- **Task to carry out**
Please reproduce each of the entries below exactly as they appear.

- **Collected data**
-=-=-
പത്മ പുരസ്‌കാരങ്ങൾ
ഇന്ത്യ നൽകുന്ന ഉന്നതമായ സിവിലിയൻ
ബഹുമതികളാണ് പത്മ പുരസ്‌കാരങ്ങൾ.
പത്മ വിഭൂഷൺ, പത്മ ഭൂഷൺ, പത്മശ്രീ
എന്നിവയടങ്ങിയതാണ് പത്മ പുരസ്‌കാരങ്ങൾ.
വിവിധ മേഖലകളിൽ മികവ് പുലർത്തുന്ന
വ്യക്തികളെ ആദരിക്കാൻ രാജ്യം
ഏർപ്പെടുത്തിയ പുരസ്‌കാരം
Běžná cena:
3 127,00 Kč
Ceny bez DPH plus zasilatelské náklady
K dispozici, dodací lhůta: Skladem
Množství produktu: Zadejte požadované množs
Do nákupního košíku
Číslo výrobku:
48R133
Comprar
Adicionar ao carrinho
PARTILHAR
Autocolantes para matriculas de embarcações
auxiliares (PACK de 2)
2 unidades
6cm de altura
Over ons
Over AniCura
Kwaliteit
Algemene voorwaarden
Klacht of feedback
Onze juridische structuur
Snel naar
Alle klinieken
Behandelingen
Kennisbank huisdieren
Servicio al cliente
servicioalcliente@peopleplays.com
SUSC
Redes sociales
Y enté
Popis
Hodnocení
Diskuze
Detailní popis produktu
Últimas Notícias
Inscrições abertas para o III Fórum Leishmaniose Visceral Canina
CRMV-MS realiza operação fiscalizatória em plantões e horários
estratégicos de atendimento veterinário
-=-=-
- **Reply**
പത്മ പുരസ്‌കാരങ്ങൾ
ഇന്ത്യ നൽകുന്ന ഉന്നതമായ സിവിലിയൻ
ബഹുമതികളാണ് പത്മ പുരസ്‌കാരങ്ങൾ.
പത്മ വിഭൂഷൺ, പത്മ ഭൂഷൺ, പത്മശ്രീ
എന്നിവയടങ്ങിയതാണ് പത്മ പുരസ്‌കാരങ്ങൾ.
വിവിധ മേഖലകളിൽ മികവ് പുലർത്തുന്ന
വ്യക്തികളെ ആദരിക്കാൻ രാജ്യം
ഏർപ്പെടുത്തിയ പുരസ്‌കാരം
Běžná cena:
3 127,00 Kč
Ceny bez DPH plus zasilatelské náklady
K dispozici, dodací lhůta: Skladem
Množství produktu: Zadejte požadované množs
Do nákupního košíku
Číslo výrobku:
48R133
Comprar
Adicionar ao carrinho
PARTILHAR
Autocolantes para matriculas de embarcações
auxiliares (PACK de 2)
2 unidades
6cm de altura
Over ons
Over AniCura
Kwaliteit
Algemene voorwaarden
Klacht of feedback
Onze juridische structuur
Snel naar
Alle klinieken
Behandelingen
Kennisbank huisdieren
Servicio al cliente
servicioalcliente@peopleplays.com
SUSC
Redes sociales
Y enté
Popis
Hodnocení
Diskuze
Detailní popis produktu
Últimas Notícias
Inscrições abertas para o III Fórum Leishmaniose Visceral Canina
CRMV-MS realiza operação fiscalizatória em plantões e horários
estratégicos de atendimento veterinário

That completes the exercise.